Фрагмент текста:
::::::::::

Редакция «Российской археологии» должна теперь определиться, на чьей она стороне, — упомянутых курских археологов, настаивающих на своём праве сотрудничества с «чёрными археологами» в обмен на информацию об их находках, или В.С. Флёрова, требующего предавать профессиональном остракизму тех коллег, кто на практике следует примеру
А.В. Зорина и его курских соратников, наладивших постоянное сотрудничество с грабителями памятников.

Жизнь, как мне представляется, рассудила наше разногласие. Чтобы доказать это, снова, как и на упомянутом «круглом столе», заменю свою прямую речь цитатой. Вот что пишет публикатор новых монетных находок: «Опасность складывающейся ситуации состоит не только в том, что, меняя владельцев, монеты безвозвратно теряют «паспортные данные» о своём происхождении, но и в том, что вымышленные сведения о месте обнаружения сребреников могут попадать в научную литературу. В качестве примера можно привести публикацию в журнале «Российская археология» (№ 1 за 2004 г.), где приведены недостоверные сведения о находках двух сребреников князя Владимира в Курской области (Стародубцев, Зорин, Шпилёв, 2004. С. 120). Информация об одной из монет почерпнута на сайте «Кладоискатель Черноземья», где было указано неверное место её обнаружения (близ д. Банищи) для направления по ложному следу конкурирующих кладоискателей из других регионов. В случае с другим сребреником, публиковавшимся ранее в журнале «Нумизматический альманах» (Молчанов, Селезнёв, 2000. С. 15–16) и якобы найденном на Бесединском (Ратском) городище в Курском районе, сама подлинность монеты вызывает большие сомнения» (Зайцев, 2007. С. 6).

Не об этом ли я предупреждал на «круглом столе» 2004 г. и других своих публикациях последующих лет? Об этом самом — нельзя верить «чёрным археологам»; они то и дело обманывают музейных работников относительно мест и обстоятельств своих находок; могут их фальсифицировать; утаивают от музеев самые ценные находки, чтобы продать их подальше и подороже.

В процитированной работе В.В. Зайцева содержится наблюдение, которое почти экспериментально подтверждает, археологи каких регионов нашей страны теснее всего ассоциированы с грабителями памятников старины, и к чему это приводит. За последние 10–15 лет, отмечает этот автор, количество находок древнейших русских монет X–XI вв. в сравнении с предыдущими годами значительно возросло. «Значительная часть … монет происходит с территории современных Брянской и Курской областей Российской Федерации» (Зайцев, 2007. С. 7). Находки сребреников в этих областях случались и раньше, но в последние годы их количество резко возросло. Однако большая их часть известна лишь по фотографиям в Интернете, на сайтах торговли антиквариатом.

::::::::::

Что требуется:
1 – Перепишите фрагмент текста от слов «В процитированной работе» до слов «сайтах торговли антиквариатом.» включительно, подставив «расхитителями» на место «грабителями».
2 – Выпишите из фрагмента текста все библиографические ссылки, заключенные в круглые скобки.

::::::::::

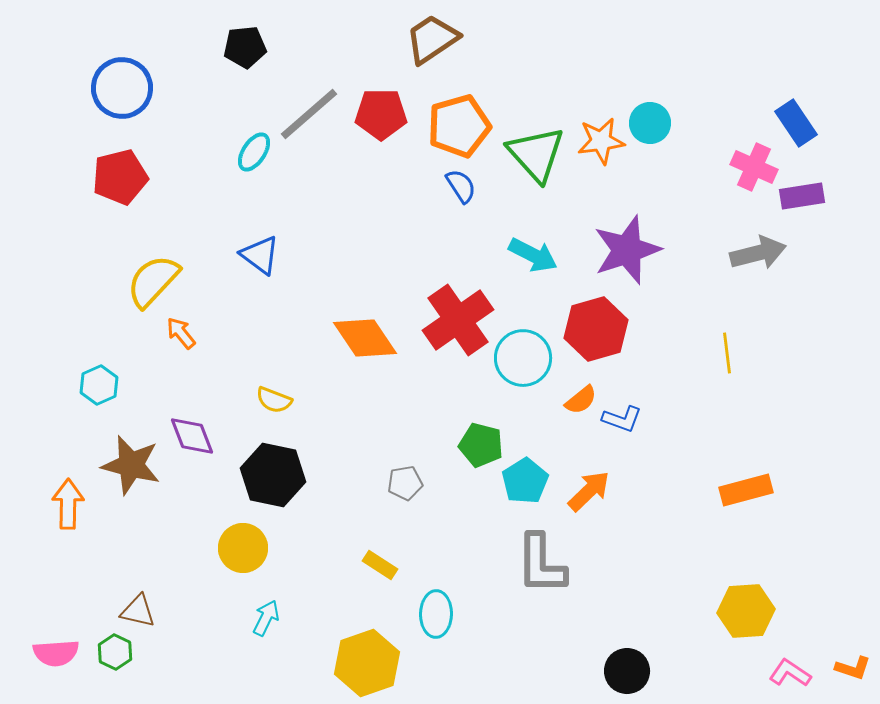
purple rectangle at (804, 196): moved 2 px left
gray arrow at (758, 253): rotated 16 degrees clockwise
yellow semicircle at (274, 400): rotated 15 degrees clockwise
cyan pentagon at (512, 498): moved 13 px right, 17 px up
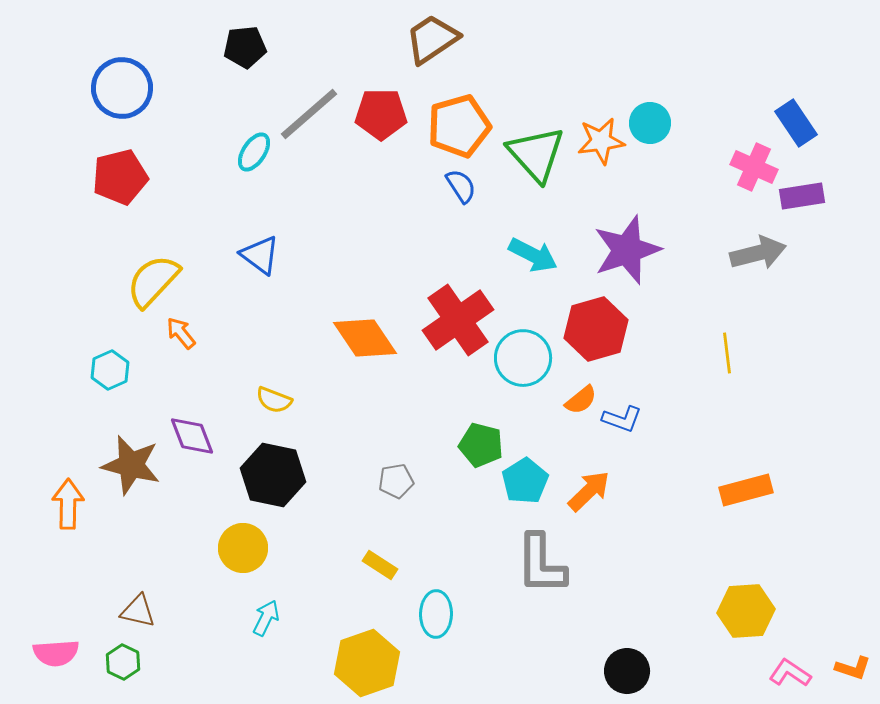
cyan hexagon at (99, 385): moved 11 px right, 15 px up
gray pentagon at (405, 483): moved 9 px left, 2 px up
green hexagon at (115, 652): moved 8 px right, 10 px down
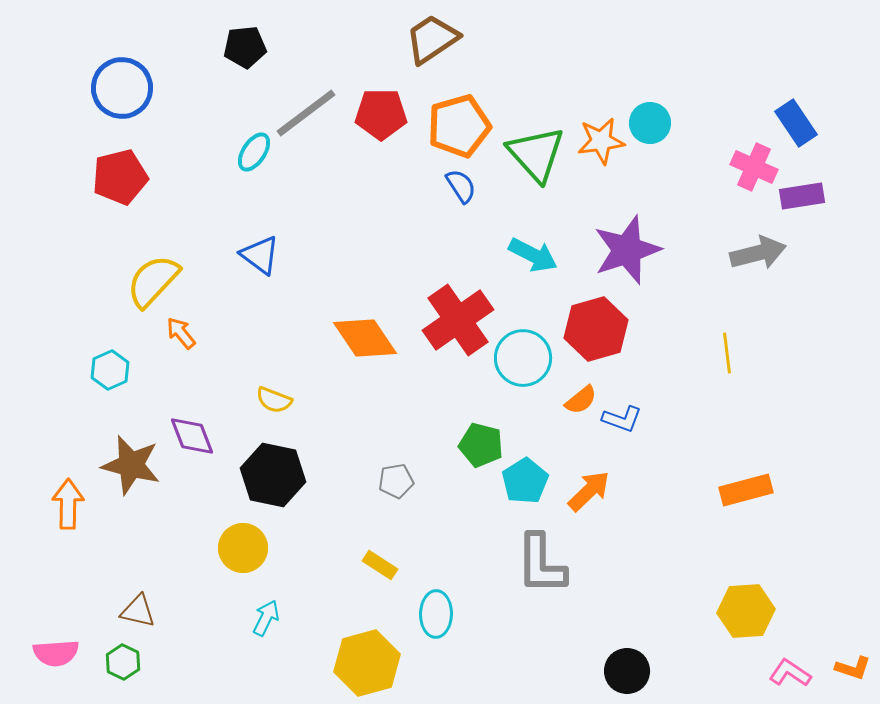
gray line at (309, 114): moved 3 px left, 1 px up; rotated 4 degrees clockwise
yellow hexagon at (367, 663): rotated 4 degrees clockwise
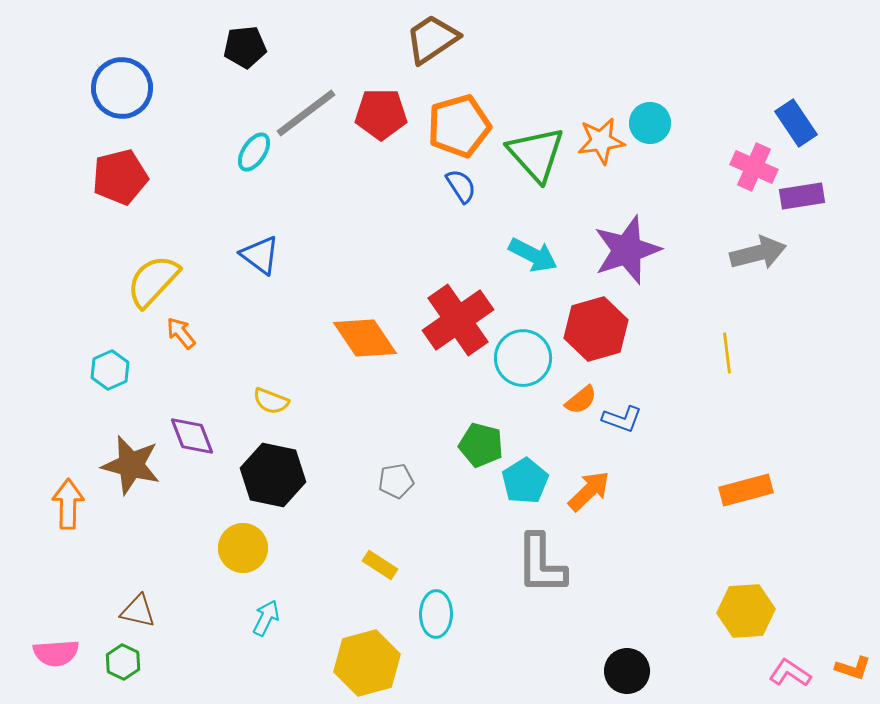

::::::::::

Ответы к заданиям:
1 –
В процитированной работе В.В. Зайцева содержится наблюдение, которое почти экспериментально подтверждает, археологи каких регионов нашей страны теснее всего ассоциированы с расхитителями памятников старины, и к чему это приводит. За последние 10–15 лет, отмечает этот автор, количество находок древнейших русских монет X–XI вв. в сравнении с предыдущими годами значительно возросло. «Значительная часть … монет происходит с территории современных Брянской и Курской областей Российской Федерации» (Зайцев, 2007. С. 7). Находки сребреников в этих областях случались и раньше, но в последние годы их количество резко возросло. Однако большая их часть известна лишь по фотографиям в Интернете, на сайтах торговли антиквариатом.

2 –
(Стародубцев, Зорин, Шпилёв, 2004. С. 120)
(Молчанов, Селезнёв, 2000. С. 15–16)
(Зайцев, 2007. С. 6)
(Зайцев, 2007. С. 7)